* _Action item_
Nothing but the lines below from the one holding "Access, con miras a un mejor aprendizaje de" up to and including the one holding "our Hyper, Carrefour" should be copied, exactly and without pictures.

* _Exercise data_
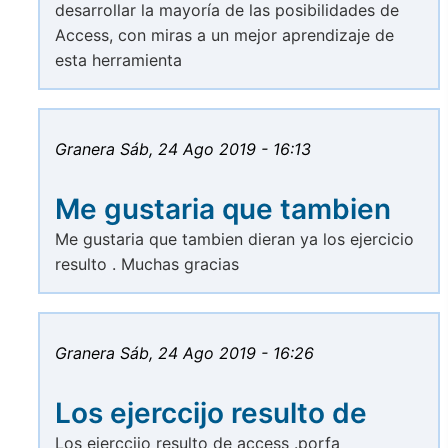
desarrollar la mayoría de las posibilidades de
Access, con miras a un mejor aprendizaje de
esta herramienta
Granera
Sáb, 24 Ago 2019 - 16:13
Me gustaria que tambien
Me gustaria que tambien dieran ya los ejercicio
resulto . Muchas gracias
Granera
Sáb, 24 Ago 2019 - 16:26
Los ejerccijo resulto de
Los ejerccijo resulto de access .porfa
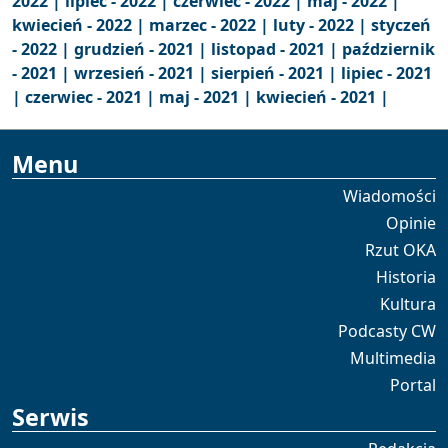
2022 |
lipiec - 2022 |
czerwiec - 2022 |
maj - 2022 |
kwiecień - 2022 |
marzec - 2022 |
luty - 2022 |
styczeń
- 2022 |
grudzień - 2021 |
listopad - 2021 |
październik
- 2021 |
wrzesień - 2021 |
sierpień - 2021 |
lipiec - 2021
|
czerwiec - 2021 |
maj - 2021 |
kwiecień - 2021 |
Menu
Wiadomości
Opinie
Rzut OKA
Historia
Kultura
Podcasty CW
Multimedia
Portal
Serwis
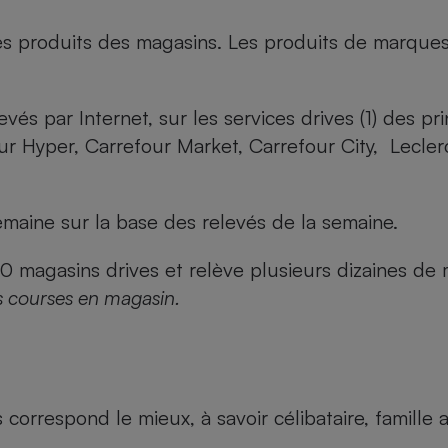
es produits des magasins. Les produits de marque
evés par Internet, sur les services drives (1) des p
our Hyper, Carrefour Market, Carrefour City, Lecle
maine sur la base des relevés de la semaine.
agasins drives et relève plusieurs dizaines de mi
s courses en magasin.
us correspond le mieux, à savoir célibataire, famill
==
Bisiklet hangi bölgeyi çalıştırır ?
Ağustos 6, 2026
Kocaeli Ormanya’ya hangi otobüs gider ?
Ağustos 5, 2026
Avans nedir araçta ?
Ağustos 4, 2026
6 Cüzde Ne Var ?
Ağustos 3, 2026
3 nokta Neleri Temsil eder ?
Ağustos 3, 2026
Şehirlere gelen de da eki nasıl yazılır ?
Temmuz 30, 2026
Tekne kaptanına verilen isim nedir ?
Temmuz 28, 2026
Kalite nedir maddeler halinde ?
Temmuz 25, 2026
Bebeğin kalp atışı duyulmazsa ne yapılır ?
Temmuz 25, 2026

* _Response for this exercise_
Access, con miras a un mejor aprendizaje de
esta herramienta
Granera
Sáb, 24 Ago 2019 - 16:13
Me gustaria que tambien
Me gustaria que tambien dieran ya los ejercicio
resulto . Muchas gracias
Granera
Sáb, 24 Ago 2019 - 16:26
Los ejerccijo resulto de
Los ejerccijo resulto de access .porfa
2022 |
lipiec - 2022 |
czerwiec - 2022 |
maj - 2022 |
kwiecień - 2022 |
marzec - 2022 |
luty - 2022 |
styczeń
- 2022 |
grudzień - 2021 |
listopad - 2021 |
październik
- 2021 |
wrzesień - 2021 |
sierpień - 2021 |
lipiec - 2021
|
czerwiec - 2021 |
maj - 2021 |
kwiecień - 2021 |
Menu
Wiadomości
Opinie
Rzut OKA
Historia
Kultura
Podcasty CW
Multimedia
Portal
Serwis
es produits des magasins. Les produits de marque
evés par Internet, sur les services drives (1) des p
our Hyper, Carrefour Market, Carrefour City, Lecle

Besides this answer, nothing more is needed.